- EXERCISE PROMPT
Could you rewrite the records, starting at the beginning of the records and ending at the line containing "collector number: 2082", replacing "catalogue / barcode" with "catalog number" and changing nothing else?

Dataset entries
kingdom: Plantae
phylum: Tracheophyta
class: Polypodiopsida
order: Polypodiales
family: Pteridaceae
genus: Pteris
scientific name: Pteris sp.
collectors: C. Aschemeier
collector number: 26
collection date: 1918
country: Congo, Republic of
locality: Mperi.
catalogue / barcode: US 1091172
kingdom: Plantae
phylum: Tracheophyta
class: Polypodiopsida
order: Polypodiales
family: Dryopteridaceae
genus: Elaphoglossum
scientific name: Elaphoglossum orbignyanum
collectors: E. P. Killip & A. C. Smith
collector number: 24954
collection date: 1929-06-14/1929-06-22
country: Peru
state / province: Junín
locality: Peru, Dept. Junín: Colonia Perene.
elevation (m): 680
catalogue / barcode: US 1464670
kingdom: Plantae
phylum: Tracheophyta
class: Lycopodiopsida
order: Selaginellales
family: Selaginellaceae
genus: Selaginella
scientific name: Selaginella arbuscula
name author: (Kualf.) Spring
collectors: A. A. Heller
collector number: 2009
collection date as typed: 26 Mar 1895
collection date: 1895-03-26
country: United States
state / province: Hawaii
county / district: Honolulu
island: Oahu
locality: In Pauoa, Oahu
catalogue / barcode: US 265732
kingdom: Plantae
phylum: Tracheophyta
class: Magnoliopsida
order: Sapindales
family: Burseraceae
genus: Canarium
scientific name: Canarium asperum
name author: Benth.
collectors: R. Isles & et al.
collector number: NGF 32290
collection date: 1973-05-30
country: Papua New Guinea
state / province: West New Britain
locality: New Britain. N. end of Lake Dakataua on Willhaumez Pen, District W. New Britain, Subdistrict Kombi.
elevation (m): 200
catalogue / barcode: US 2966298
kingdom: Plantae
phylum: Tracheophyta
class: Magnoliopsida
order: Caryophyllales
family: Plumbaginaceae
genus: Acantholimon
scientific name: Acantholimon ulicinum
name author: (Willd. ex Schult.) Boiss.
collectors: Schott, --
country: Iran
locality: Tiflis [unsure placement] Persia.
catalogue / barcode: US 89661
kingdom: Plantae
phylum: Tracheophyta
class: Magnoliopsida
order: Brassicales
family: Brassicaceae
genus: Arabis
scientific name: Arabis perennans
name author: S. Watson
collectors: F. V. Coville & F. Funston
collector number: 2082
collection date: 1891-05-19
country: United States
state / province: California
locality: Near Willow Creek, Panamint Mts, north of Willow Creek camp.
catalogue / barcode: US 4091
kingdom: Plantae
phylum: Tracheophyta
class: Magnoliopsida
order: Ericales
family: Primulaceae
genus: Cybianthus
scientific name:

- TASK RESPONSE
kingdom: Plantae
phylum: Tracheophyta
class: Polypodiopsida
order: Polypodiales
family: Pteridaceae
genus: Pteris
scientific name: Pteris sp.
collectors: C. Aschemeier
collector number: 26
collection date: 1918
country: Congo, Republic of
locality: Mperi.
catalog number: US 1091172
kingdom: Plantae
phylum: Tracheophyta
class: Polypodiopsida
order: Polypodiales
family: Dryopteridaceae
genus: Elaphoglossum
scientific name: Elaphoglossum orbignyanum
collectors: E. P. Killip & A. C. Smith
collector number: 24954
collection date: 1929-06-14/1929-06-22
country: Peru
state / province: Junín
locality: Peru, Dept. Junín: Colonia Perene.
elevation (m): 680
catalog number: US 1464670
kingdom: Plantae
phylum: Tracheophyta
class: Lycopodiopsida
order: Selaginellales
family: Selaginellaceae
genus: Selaginella
scientific name: Selaginella arbuscula
name author: (Kualf.) Spring
collectors: A. A. Heller
collector number: 2009
collection date as typed: 26 Mar 1895
collection date: 1895-03-26
country: United States
state / province: Hawaii
county / district: Honolulu
island: Oahu
locality: In Pauoa, Oahu
catalog number: US 265732
kingdom: Plantae
phylum: Tracheophyta
class: Magnoliopsida
order: Sapindales
family: Burseraceae
genus: Canarium
scientific name: Canarium asperum
name author: Benth.
collectors: R. Isles & et al.
collector number: NGF 32290
collection date: 1973-05-30
country: Papua New Guinea
state / province: West New Britain
locality: New Britain. N. end of Lake Dakataua on Willhaumez Pen, District W. New Britain, Subdistrict Kombi.
elevation (m): 200
catalog number: US 2966298
kingdom: Plantae
phylum: Tracheophyta
class: Magnoliopsida
order: Caryophyllales
family: Plumbaginaceae
genus: Acantholimon
scientific name: Acantholimon ulicinum
name author: (Willd. ex Schult.) Boiss.
collectors: Schott, --
country: Iran
locality: Tiflis [unsure placement] Persia.
catalog number: US 89661
kingdom: Plantae
phylum: Tracheophyta
class: Magnoliopsida
order: Brassicales
family: Brassicaceae
genus: Arabis
scientific name: Arabis perennans
name author: S. Watson
collectors: F. V. Coville & F. Funston
collector number: 2082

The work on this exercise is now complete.